The effective sample size in Bayesian information criterion for level‐specific fixed and random‐effect selection in a two‐level nested model

Abstract

Popular statistical software provides the Bayesian information criterion (BIC) for multi-level models or linear mixed models. However, it has been observed that the combination of statistical literature and software documentation has led to discrepancies in the formulas of the BIC and uncertainties as to the proper use of the BIC in selecting a multi-level model with respect to level-specific fixed and random effects. These discrepancies and uncertainties result from different specifications of sample size in the BIC's penalty term for multi-level models. In this study, we derive the BIC's penalty term for level-specific fixed- and random-effect selection in a two-level nested design. In this new version of BIC, called BICE1, this penalty term is decomposed into two parts if the random-effect variance–covariance matrix has full rank: (a) a term with the log of average sample size per cluster and (b) the total number of parameters times the log of the total number of clusters. Furthermore, we derive the new version of BIC, called BICE2, in the presence of redundant random effects.
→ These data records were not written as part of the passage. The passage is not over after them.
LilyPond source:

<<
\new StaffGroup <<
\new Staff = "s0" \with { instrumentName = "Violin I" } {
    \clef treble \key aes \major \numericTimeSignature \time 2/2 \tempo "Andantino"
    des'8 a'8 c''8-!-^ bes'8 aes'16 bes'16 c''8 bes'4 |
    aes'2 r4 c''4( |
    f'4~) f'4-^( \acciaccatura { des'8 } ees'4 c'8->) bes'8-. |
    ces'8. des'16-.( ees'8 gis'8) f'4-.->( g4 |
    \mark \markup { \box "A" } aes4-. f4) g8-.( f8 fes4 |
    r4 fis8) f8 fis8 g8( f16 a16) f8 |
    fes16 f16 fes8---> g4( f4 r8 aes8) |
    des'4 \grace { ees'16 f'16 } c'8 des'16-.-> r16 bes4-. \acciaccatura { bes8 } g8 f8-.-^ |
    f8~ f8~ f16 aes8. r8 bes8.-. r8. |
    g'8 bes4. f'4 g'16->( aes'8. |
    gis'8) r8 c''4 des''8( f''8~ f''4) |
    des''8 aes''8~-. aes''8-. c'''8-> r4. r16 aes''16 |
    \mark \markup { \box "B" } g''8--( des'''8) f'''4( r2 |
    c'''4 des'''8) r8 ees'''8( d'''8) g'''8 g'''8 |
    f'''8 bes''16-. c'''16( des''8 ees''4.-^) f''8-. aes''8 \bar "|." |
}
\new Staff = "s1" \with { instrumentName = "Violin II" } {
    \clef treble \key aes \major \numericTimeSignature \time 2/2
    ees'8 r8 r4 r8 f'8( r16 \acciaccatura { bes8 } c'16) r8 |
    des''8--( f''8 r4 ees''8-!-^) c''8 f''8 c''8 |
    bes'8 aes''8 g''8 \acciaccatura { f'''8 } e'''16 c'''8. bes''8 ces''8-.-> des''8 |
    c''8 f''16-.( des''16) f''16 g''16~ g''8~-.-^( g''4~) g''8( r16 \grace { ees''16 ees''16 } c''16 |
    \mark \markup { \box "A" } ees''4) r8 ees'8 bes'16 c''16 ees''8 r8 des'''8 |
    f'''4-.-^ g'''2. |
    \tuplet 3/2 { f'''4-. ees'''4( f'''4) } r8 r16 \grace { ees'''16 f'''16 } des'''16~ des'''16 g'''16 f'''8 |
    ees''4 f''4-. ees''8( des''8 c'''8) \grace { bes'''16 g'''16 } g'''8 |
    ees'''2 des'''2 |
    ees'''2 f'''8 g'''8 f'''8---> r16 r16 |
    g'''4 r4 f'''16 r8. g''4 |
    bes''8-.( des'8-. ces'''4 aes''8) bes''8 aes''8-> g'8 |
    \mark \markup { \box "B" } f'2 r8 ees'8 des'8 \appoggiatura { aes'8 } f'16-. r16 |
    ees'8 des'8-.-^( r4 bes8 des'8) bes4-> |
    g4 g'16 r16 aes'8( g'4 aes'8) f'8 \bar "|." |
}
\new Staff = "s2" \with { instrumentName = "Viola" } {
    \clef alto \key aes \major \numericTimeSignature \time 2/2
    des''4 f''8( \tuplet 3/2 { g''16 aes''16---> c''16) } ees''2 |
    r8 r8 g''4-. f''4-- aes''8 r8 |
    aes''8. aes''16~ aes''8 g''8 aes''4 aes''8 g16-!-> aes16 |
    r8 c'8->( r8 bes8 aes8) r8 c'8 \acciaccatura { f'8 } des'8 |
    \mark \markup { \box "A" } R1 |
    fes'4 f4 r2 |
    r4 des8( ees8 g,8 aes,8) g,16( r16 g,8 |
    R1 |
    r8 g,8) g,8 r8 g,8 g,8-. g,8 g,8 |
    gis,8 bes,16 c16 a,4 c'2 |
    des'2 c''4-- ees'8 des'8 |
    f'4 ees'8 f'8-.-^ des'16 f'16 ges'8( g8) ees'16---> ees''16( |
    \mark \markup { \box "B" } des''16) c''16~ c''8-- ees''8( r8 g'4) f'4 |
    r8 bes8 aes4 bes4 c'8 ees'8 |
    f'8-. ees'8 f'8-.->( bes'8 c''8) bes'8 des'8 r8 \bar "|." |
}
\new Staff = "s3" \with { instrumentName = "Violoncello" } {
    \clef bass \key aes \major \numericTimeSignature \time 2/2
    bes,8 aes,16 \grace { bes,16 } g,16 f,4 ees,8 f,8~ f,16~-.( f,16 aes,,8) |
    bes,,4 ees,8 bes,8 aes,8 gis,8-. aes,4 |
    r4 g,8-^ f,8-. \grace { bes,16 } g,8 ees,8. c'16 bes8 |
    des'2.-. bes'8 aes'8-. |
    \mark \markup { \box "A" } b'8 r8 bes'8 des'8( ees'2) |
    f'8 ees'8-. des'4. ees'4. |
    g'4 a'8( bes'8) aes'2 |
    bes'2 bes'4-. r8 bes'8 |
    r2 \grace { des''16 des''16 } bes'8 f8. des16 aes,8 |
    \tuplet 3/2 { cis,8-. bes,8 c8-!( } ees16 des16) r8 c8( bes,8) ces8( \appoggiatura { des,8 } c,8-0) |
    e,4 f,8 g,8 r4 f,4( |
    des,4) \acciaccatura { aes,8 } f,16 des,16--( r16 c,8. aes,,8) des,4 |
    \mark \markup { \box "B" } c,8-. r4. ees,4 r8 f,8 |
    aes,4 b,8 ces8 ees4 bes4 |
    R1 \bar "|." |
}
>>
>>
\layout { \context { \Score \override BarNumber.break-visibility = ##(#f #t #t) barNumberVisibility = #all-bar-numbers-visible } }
We show that the derived formulae, BICE1 and BICE2, adhere to empirical values via numerical demonstration and that BICE (E indicating either E1 or E2) is the best global selection criterion, as it performs at least as well as BIC with the total sample size and BIC with the number of clusters across various multi-level conditions through a simulation study. In addition, the use of BICE1 is illustrated with a textbook example dataset.